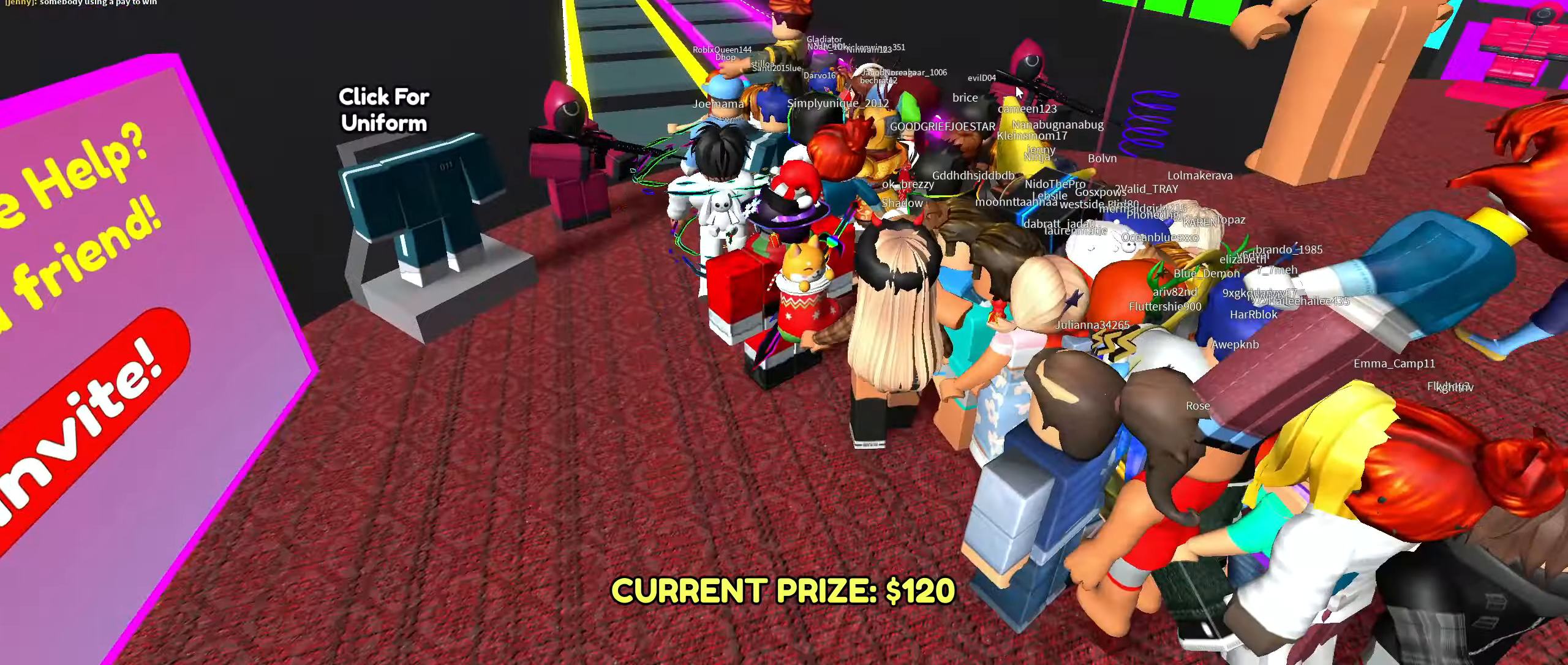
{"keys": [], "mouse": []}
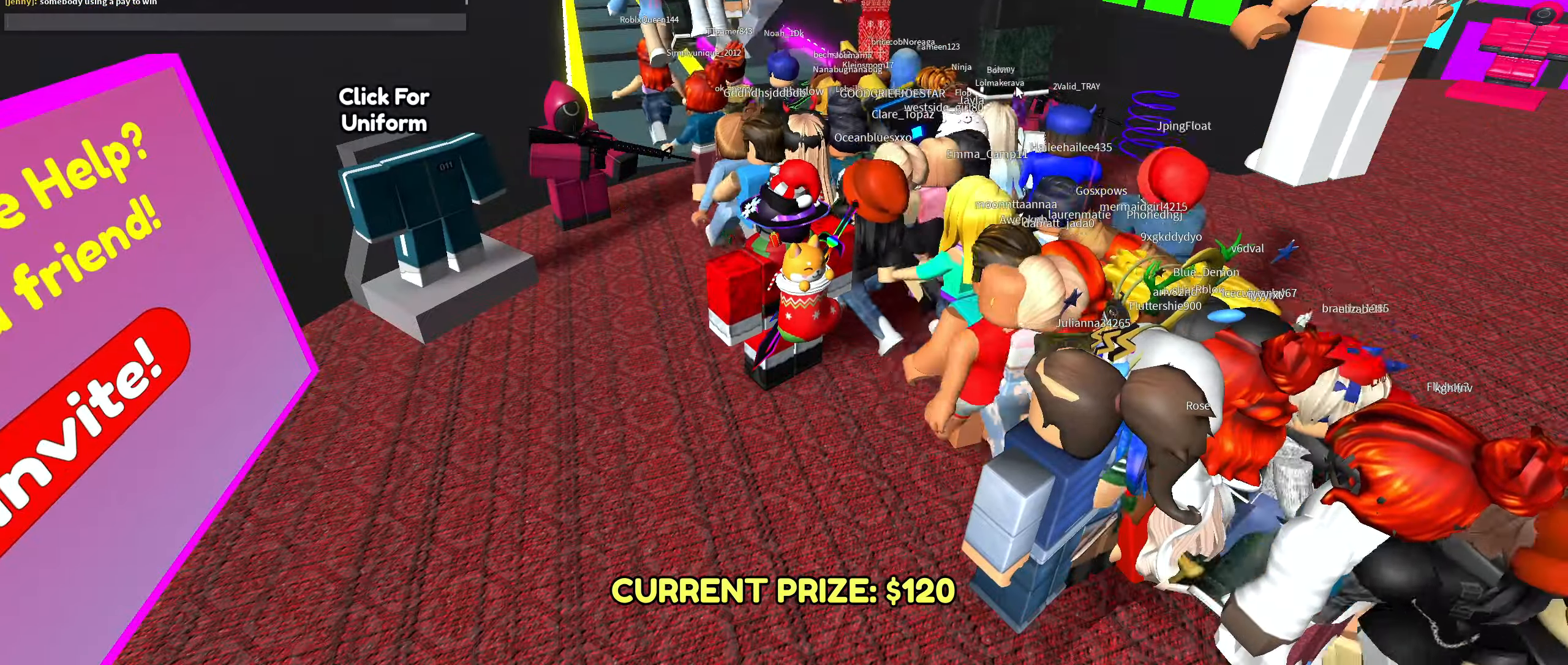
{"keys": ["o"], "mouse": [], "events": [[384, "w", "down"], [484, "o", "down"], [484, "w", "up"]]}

---

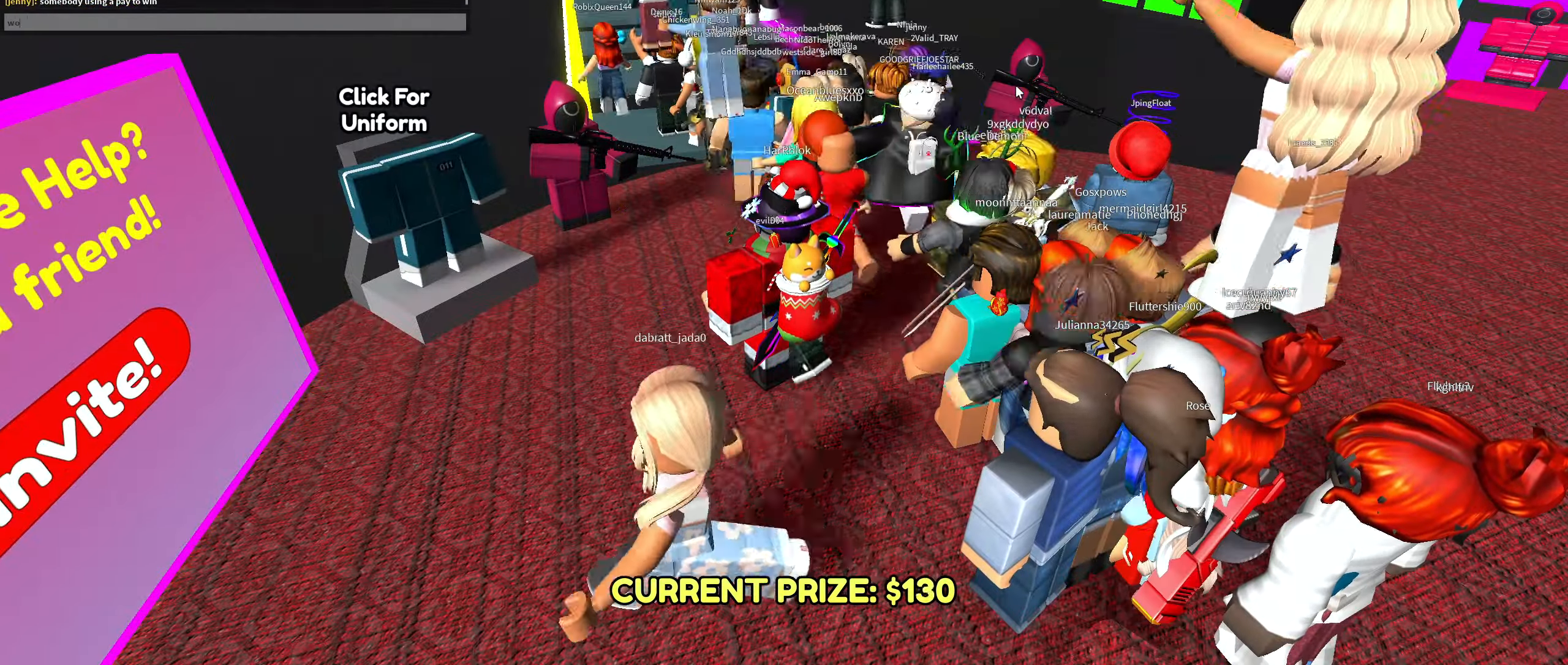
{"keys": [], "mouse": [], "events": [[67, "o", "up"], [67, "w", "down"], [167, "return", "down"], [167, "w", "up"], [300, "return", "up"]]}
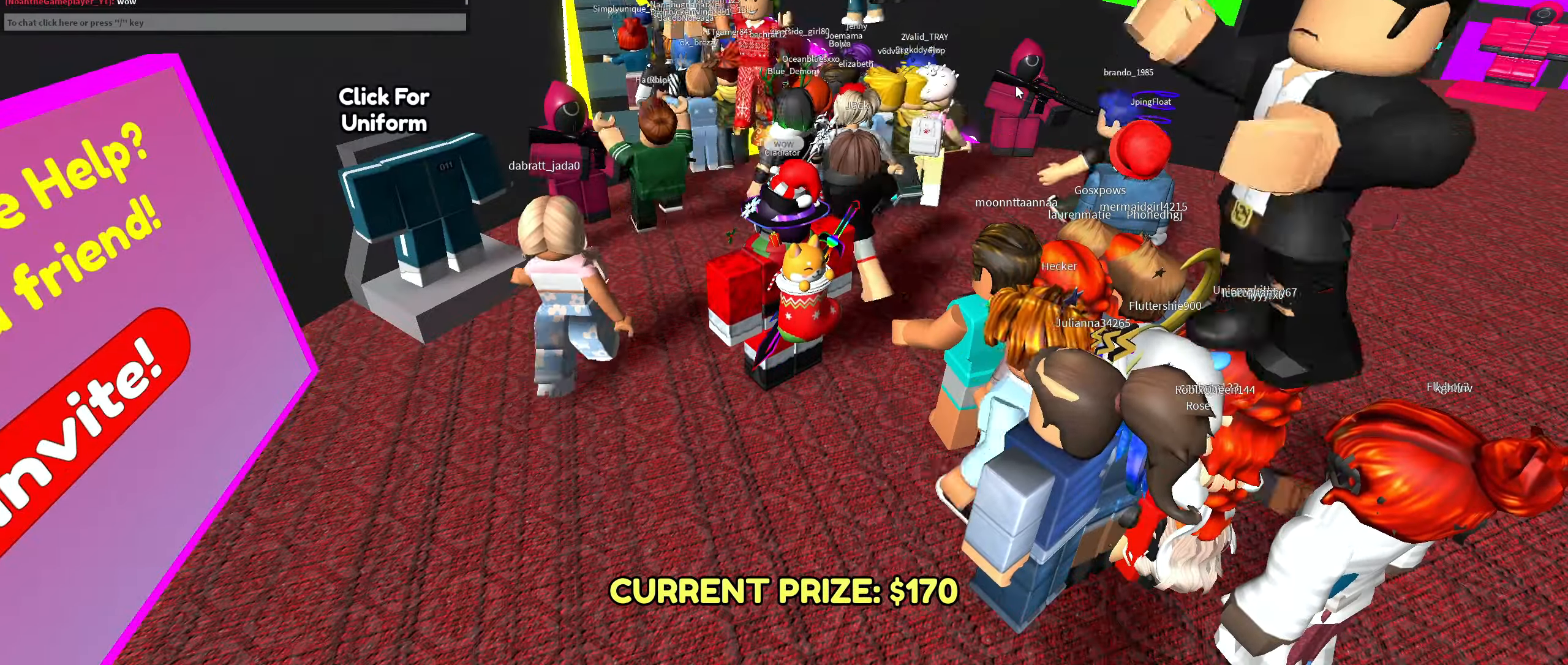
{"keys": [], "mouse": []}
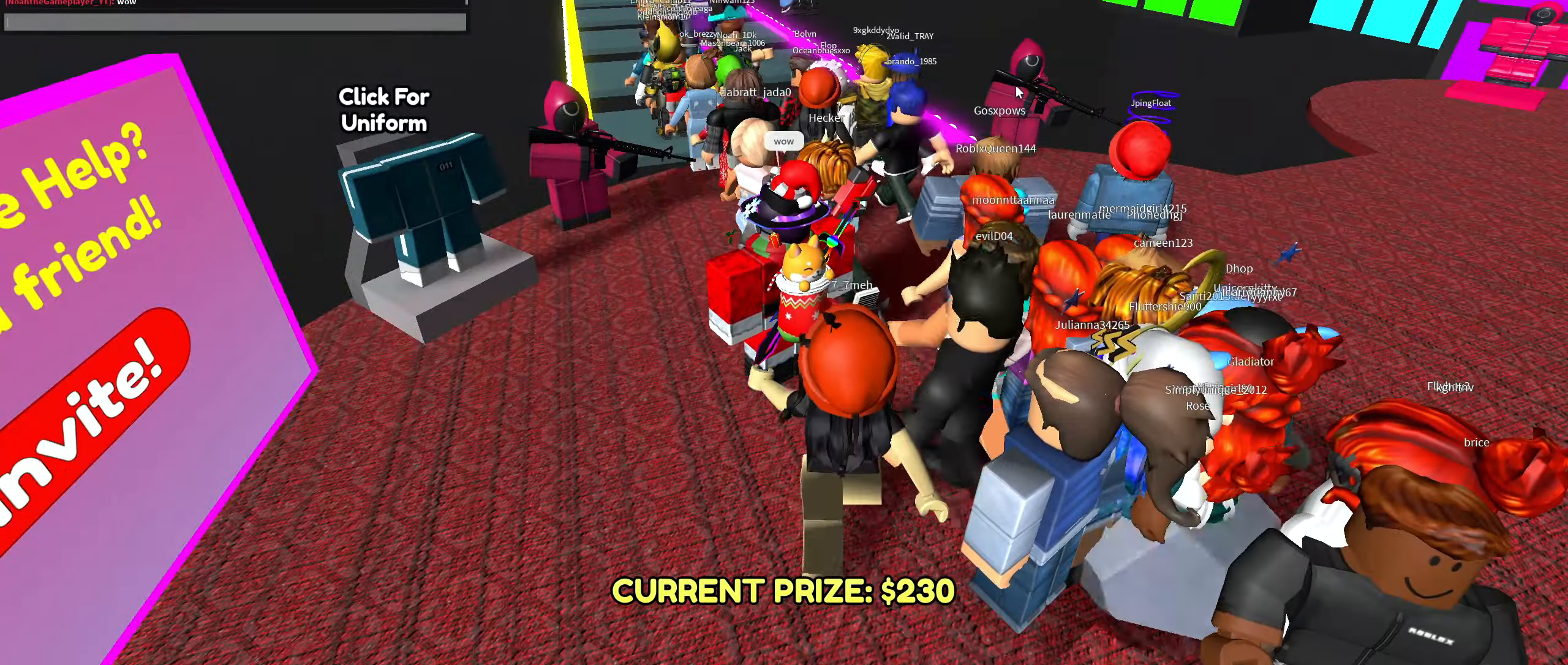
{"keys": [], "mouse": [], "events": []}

## ACTIVITY
Each line holding "down" in the records should be copied out.

## FINISHED TASK
{"keys": ["o"], "mouse": [], "events": [[384, "w", "down"], [484, "o", "down"], [484, "w", "up"]]}
{"keys": [], "mouse": [], "events": [[67, "o", "up"], [67, "w", "down"], [167, "return", "down"], [167, "w", "up"], [300, "return", "up"]]}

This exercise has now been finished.